En relación con la fe profesada en la liturgia es
preciso aludir a las traducciones litúrgicas. Es verdad, que celebrar en las
lenguas vernáculas favorece en algún sentido la participación, pero el abandono
total del latín favorece un provincialismo que oculta la universalidad de la
Iglesia, sobre todo en comunidades lingüísticamente plurales, hoy frecuentes. Además,
otro problema es la fidelidad al texto original en la transmisión de la fe. Las
traducciones ya hechas muestran que no se trata de un peligro, sino a veces de
una realidad. Es preciso estar atentos para no defraudar a las comunidades
cristianas celebrando una liturgia falsa, debido a la forma expresiva o al
contenido real. En este caso se pudiera hablar de superstición, porque en
materia de religión el vicio consiste en no respetar el justo medio según las
circunstancias debidas.

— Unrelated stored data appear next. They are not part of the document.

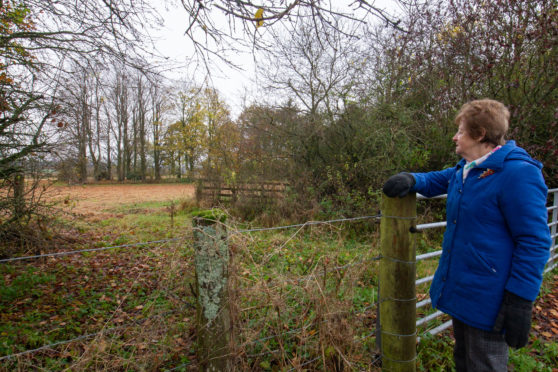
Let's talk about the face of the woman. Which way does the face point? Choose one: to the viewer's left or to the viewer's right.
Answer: to the viewer's left

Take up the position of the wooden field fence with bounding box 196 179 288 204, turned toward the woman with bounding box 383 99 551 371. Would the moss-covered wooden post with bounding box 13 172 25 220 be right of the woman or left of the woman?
right

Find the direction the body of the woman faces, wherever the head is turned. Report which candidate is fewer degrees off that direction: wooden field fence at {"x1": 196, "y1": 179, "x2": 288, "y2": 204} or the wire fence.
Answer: the wire fence

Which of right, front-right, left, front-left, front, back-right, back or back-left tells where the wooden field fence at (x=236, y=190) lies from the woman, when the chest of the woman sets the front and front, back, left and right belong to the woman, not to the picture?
right

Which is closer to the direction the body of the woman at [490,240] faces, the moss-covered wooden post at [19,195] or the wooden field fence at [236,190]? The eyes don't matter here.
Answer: the moss-covered wooden post

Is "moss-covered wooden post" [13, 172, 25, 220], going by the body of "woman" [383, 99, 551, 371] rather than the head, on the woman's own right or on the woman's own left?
on the woman's own right

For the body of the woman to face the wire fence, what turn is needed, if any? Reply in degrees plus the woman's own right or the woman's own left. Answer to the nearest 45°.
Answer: approximately 45° to the woman's own right

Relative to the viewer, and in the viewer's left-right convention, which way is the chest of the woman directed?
facing the viewer and to the left of the viewer
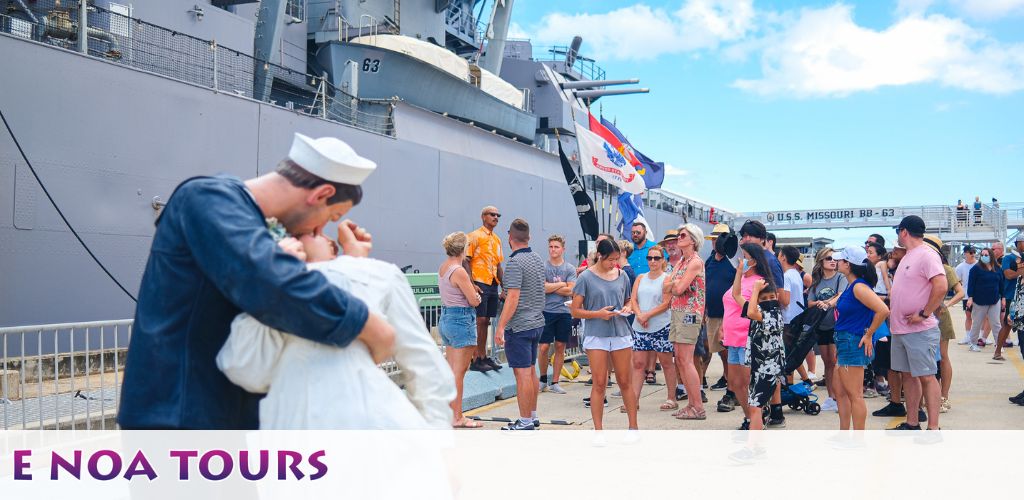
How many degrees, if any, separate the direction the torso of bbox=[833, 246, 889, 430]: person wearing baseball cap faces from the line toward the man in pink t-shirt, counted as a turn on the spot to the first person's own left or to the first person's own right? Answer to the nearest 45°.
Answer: approximately 135° to the first person's own right

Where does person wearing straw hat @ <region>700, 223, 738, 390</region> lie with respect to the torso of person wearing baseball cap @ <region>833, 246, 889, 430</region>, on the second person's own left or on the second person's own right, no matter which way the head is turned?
on the second person's own right

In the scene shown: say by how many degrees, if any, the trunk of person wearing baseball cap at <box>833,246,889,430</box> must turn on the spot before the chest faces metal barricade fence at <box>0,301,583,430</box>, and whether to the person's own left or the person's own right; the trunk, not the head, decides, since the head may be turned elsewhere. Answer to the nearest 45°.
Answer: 0° — they already face it

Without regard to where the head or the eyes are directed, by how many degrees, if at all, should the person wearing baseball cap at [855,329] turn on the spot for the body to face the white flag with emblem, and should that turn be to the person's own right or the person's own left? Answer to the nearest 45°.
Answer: approximately 45° to the person's own right

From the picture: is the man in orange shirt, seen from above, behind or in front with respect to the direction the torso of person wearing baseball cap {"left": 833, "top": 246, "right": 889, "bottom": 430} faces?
in front

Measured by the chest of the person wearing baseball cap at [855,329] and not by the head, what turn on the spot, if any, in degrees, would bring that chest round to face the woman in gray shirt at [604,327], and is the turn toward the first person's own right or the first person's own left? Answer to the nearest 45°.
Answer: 0° — they already face them

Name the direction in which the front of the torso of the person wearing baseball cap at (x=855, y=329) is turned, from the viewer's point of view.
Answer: to the viewer's left

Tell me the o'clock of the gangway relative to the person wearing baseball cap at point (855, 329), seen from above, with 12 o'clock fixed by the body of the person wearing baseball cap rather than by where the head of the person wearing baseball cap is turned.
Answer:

De hecho, el culto divino que se hace al Dios verdadero
pero de una forma indebida sería la primera forma de superstición [3].
No olvidemos tampoco lo que, por otra parte es
evidente, que los cambios en la lex
orandi influyen en las acentuaciones de la lex credendi. En este contexto es muy importante recordar el
principio que nos ayuda a celebrar siempre con paz y devoción la liturgia, sean
las formas y los textos que sean: en al fe lo decisivo es la intención, no las
palabras, pues podemos encontrarnos con expresiones imperfectas de la fe de la
Iglesia, que jamás cambia, aunque puedan cambiar los textos. Al respecto ofrecemos
también la brillante frase de Santo Tomás de Aquino: “El acto del creyente no
finaliza en la frase, sino en la realidad” [4]. Por otra parte, sabemos que “la autoridad del Papa no
es ilimitada, pues está al servicio de la Santa Tradición” [5].
Pedro Fernández Rodríguez, OP
[1] S. TOMÁS DE AQUINO, Summa theologiae, III, 63, 3c.
[2] CONCILIO VATICANO II, Constitutio Sacrosanctum Concilium, n.
7: AAS 56 (1964) 101.
[3] Cf. S. TOMÁS DE AQUINO, Summa theologiae, II-II, 92.
[4] S. TOMÁS DE AQUINO, Summa theologiae, II-II, 1, 1 ad 2m.
[5] J. RATZINGER, Introduzione allo
spirito della liturgia. San Paolo. Cinisello Balsamo 2001, p. 161.